W uzasadnieniu ustnym wskazano na utrwalenie się orzecznictwa co do tego, że umowa kredytu powiązanego z walutą obcą, po eliminacji z niej klauzul tworzących mechanizm indeksacji/denominacji, nie nadaje się do dalszego wykonywania, przy czym wykluczone jest jej uzupełnianie np. kursem średnim NBP.

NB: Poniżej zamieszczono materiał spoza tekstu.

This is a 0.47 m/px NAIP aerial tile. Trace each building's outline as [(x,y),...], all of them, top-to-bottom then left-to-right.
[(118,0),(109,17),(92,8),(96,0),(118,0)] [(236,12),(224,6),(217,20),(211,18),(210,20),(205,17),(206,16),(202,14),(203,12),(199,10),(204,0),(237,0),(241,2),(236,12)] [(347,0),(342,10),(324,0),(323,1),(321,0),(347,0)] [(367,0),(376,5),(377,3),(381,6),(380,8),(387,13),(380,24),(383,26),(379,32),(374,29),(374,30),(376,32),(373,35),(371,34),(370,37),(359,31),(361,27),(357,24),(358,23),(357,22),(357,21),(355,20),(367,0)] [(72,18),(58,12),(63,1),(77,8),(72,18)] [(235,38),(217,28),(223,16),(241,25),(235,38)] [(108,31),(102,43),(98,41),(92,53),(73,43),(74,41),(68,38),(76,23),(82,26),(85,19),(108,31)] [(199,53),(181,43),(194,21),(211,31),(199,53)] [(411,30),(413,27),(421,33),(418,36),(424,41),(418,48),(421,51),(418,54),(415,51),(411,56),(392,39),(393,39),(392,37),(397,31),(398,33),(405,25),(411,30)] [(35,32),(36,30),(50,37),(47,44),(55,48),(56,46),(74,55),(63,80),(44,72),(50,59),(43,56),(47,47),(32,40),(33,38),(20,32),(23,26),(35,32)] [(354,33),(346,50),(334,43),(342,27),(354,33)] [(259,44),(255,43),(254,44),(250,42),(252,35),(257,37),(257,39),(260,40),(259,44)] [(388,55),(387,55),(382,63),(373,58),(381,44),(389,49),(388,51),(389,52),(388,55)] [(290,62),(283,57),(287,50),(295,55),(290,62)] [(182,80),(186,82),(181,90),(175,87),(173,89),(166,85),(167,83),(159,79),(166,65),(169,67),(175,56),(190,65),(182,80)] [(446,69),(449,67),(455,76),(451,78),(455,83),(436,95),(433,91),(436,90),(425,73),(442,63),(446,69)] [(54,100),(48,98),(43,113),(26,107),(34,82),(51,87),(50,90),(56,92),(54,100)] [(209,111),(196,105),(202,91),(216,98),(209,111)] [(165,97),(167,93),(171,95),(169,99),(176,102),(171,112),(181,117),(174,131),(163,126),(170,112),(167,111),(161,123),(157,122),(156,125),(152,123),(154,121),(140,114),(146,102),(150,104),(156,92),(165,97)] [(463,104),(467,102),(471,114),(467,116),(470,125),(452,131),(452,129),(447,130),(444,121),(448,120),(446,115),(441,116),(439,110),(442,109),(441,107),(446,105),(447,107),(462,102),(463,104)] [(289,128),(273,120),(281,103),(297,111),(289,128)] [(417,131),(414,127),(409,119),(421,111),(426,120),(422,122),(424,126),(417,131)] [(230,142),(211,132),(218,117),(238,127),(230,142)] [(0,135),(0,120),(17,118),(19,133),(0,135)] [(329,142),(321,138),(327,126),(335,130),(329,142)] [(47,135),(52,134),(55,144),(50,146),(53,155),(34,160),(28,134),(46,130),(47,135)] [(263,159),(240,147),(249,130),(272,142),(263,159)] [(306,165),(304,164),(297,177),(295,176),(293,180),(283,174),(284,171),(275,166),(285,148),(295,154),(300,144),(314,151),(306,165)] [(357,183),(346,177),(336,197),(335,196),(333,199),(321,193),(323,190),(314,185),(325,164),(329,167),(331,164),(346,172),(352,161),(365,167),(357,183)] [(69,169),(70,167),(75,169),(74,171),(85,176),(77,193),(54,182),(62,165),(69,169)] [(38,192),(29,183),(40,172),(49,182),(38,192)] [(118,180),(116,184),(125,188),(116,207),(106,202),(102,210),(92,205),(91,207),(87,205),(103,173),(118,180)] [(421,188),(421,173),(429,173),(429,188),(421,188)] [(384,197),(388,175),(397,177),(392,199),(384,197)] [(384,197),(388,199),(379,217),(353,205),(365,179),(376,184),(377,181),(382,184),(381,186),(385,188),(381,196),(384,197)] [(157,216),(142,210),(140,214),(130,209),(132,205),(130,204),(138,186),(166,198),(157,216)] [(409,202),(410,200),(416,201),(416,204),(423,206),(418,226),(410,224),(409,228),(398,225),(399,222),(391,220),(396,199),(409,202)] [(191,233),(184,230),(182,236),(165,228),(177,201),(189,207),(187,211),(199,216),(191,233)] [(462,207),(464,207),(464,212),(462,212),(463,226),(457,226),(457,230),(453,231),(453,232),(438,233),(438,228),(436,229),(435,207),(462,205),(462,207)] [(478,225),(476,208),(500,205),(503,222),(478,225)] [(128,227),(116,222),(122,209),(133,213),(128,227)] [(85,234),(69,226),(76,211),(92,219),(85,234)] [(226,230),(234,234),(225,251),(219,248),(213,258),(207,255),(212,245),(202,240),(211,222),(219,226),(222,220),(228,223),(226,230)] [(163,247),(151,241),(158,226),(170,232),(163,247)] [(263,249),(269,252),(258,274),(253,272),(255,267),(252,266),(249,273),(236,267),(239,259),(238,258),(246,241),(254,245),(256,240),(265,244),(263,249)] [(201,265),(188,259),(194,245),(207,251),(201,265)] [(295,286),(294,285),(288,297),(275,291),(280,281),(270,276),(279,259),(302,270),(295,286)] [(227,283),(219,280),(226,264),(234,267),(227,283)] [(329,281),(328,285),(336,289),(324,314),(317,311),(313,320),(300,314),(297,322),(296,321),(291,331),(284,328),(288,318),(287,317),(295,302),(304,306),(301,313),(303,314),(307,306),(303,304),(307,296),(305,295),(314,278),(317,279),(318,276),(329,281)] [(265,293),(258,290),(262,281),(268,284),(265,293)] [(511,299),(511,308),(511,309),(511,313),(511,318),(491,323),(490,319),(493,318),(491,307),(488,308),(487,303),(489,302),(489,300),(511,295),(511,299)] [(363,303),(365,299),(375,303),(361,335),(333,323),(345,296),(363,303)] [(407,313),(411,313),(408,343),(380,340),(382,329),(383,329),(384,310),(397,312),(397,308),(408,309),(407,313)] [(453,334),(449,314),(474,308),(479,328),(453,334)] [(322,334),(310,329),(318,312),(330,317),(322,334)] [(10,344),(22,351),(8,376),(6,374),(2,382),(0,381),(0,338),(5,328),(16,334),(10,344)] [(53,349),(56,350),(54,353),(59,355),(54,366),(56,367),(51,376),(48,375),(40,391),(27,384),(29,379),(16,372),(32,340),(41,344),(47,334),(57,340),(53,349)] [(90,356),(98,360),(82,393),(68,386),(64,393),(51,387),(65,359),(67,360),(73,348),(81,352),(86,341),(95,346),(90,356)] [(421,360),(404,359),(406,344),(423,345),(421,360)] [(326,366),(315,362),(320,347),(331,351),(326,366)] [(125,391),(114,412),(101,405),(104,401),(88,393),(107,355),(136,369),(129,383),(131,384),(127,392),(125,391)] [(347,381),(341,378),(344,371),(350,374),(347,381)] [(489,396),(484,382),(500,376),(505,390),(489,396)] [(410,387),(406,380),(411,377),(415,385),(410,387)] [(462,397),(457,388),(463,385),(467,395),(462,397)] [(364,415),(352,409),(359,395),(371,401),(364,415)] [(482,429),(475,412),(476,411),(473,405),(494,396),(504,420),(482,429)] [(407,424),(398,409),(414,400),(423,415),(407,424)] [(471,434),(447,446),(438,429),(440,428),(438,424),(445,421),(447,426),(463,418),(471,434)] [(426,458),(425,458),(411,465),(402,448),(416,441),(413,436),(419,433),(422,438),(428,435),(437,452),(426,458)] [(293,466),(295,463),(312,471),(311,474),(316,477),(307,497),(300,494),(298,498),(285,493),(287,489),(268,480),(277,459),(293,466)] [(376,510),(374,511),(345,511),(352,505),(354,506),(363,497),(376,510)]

Sąd Apelacyjny, w zakresie rozliczeń pieniężnych przychylił się jednak do nieznajdującej obecnie poparcia, choćby w orzecznictwie SN tzw. teorii salda i stwierdził, że Klient nie może domagać się od banku zwrotu nienależnie przekazanych środków, w sytuacji, gdy nie zwrócił jeszcze bankowi nominalnie wypłaconej kwoty tytułem kredytu. Wobec tego, Sąd Apelacyjny oddalił żądanie o zapłatę i wzajemnie zniósł koszty procesu między stronami.
Dzisiejszy, prawomocny wynik, toczącego się od lipca 2017 r. procesu z bankiem, potwierdza słuszność decyzji o wniesieniu apelacji na rzecz Klienta od wyroku Sądu Okręgowego „odfrankawiającego” umowę kredytu. W przypadku bowiem zaskarżenia wyroku Sądu Okręgowego wyłącznie przez bank, Sąd Apelacyjny, stwierdziwszy niemożność „odfrankowienia”, w braku żądania przez Klienta zmiany wyroku poprzez ustalenie nieważności całej umowy, będąc związany takim żądaniem (jego brakiem), musiałby powództwo Klienta w całości oddalić. Dodatkowo, sztywne trzymanie się reguł odpowiedzialności stron za wynik procesu, w zakresie kosztów, mogłoby najpewniej sprawić, że w takim wyroku Klient zostałby w całości obciążony kosztami postępowania za obie instancje. Tym samym częściowa wygrana w I instancji, w braku działania, przerodziłaby się w całościową przegraną.
Stoimy więc niezmiennie na stanowisku, że każde orzeczenie wymaga przeanalizowania pisemnego uzasadnienia sądu oraz przewidywania możliwych działań banku i sądu II instancji, nawet w sytuacji teoretycznie pozytywnego rozstrzygnięcia dla Klienta.
Orzeczenie w zakresie upadku umowy kredytu jest oczywiście satysfakcjonujące, jako osiągnięcie głównego celu podjęcia walki z nieuczciwością banku, w tym uzyskania tytułu do wykreślenia hipoteki obciążającej nieruchomość. Natomiast w zakresie pozostałym, po uzyskaniu pisemnego uzasadnienia, nastąpi ponowna analiza i rekomendacje co do zasadności zaskarżenia dzisiejszego wyroku w części odmawiającej dalszych świadczeń Klientowi.
Wyrok jest prawomocny.
Pozew został w niniejszej sprawie złożony w lipcu 2017 r.